Closed Woljtek closed 1 year ago
The provided logs seem to be from an old configuration version, as the error is still the one from before the updated joborder.xslt. @Woljtek could you provide a current log?
I deleted the topic TOPIC=s3-pug-part1.preparation-worker
before restarting the chain. So I don't think there is any old job.
The logs are already in the Test execution artefacts section
@Woljtek The logs of the Test execution artefacts still state the following PUG error:
2023-02-15T16:33:55.712163 s3-pug-nrt-part1-execution-worker-v3-554d94c545-tbh62 [0000000096]: [E] [PUGCoreProcessor.C: main:(173)] Unable to load JobOrder from file "/data/localWD/52655/JobOrder.52655.xml --- acs::S3PUGJobOrder::exS3PUGJobOrderException in S3PUGJobOrder.C(659) from virtual void acs::S3PUGJobOrder::read(acs::XMLIstream&) thread "" [140183974770656]
Error while reading job order
caused by:
acs::rsResourceSet::NotFoundException in rsResourceSet.C(860) from const acs::rsResourceSet::rsValue* acs::rsResourceSet::getValue(const std::string&) const thread "" [140183974770656]

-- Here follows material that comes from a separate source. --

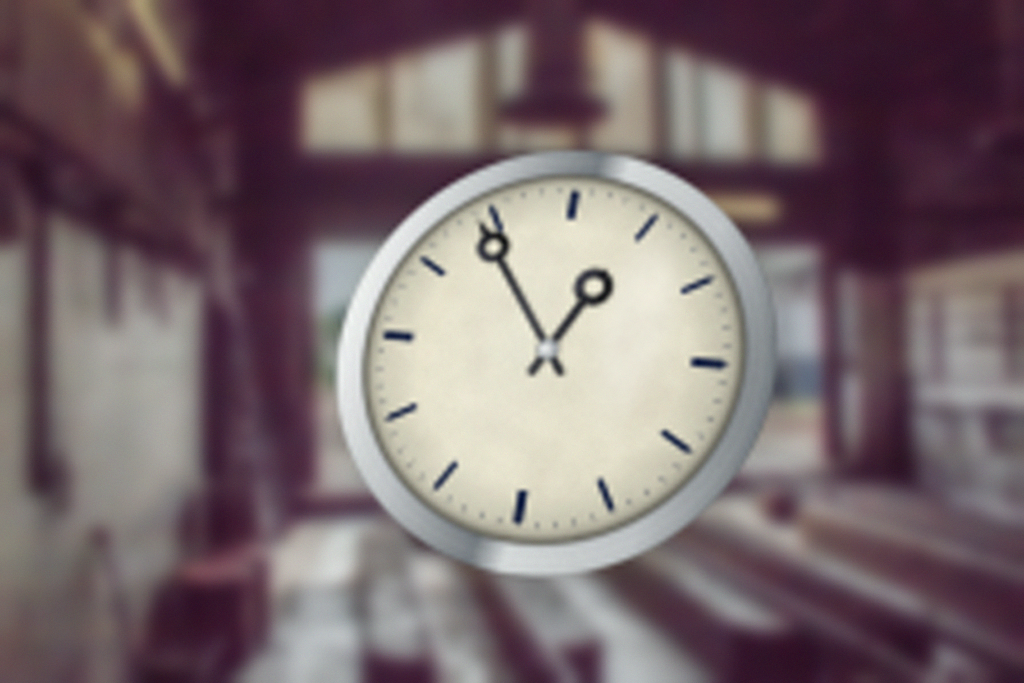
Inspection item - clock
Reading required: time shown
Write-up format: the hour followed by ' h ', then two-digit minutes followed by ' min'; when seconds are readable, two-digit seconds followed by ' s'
12 h 54 min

Resource not found: List_of_Config_Files.Config_File in namespace "Ipf_Conf"
The dmesg of the pod:
This indicates, that the IPF itself runs into an issue, that seems to be unrelated to our software.
This logs is outdated:
2023-02-15T16:33:55.712163 s3-pug-nrt-part1-execution-worker-v3-554d94c545-tbh62 [0000000096]: [E] [PUGCoreProcessor.C: main:(173)] Unable to load JobOrder from file "/data/localWD/52655/JobOrder.52655.xml --- acs::S3PUGJobOrder::exS3PUGJobOrderException in S3PUGJobOrder.C(659) from virtual void acs::S3PUGJobOrder::read(acs::XMLIstream&) thread "" [140183974770656]
Error while reading job order
caused by:
acs::rsResourceSet::NotFoundException in rsResourceSet.C(860) from const acs::rsResourceSet::rsValue* acs::rsResourceSet::getValue(const std::string&) const thread "" [140183974770656]

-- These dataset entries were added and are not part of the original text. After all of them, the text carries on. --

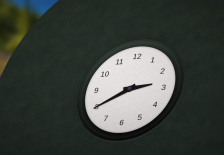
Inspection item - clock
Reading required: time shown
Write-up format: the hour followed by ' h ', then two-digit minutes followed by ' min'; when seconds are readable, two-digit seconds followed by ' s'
2 h 40 min
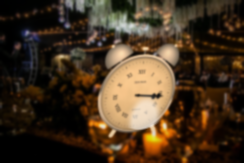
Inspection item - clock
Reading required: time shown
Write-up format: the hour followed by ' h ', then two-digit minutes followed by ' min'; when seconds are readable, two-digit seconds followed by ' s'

Resource not found: List_of_Config_Files.Config_File in namespace "Ipf_Conf"
It is relative to the bug #828 which is now workaround
@w-jka Do you think this behavior is IPF issue or a deployment issue ?
FYI, I am going to increase the EW memory limits to 50Gi according to the prerequistes
I reproduced the same behavior with the limit at 50Gi.

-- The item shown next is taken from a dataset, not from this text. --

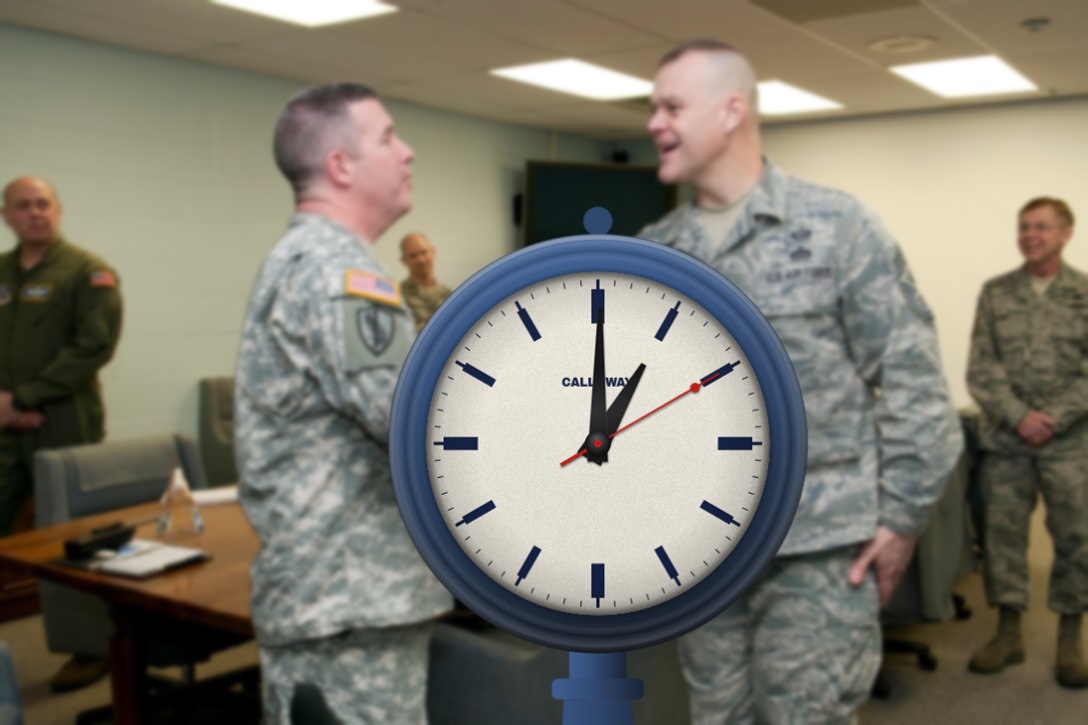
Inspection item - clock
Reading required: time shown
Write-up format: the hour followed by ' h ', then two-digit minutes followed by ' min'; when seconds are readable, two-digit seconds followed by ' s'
1 h 00 min 10 s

This is actually not to easy to answer. We are observing a sigsev that is invoked from somewhere and killing the process. This is usually a memory violation and thus very unlikely caused by our software. From a deployment perspective, we not finding any issue at the moment that could explain it and the expectation would be that increasing the memory limits is not changing anything as it is not a out of memory issue.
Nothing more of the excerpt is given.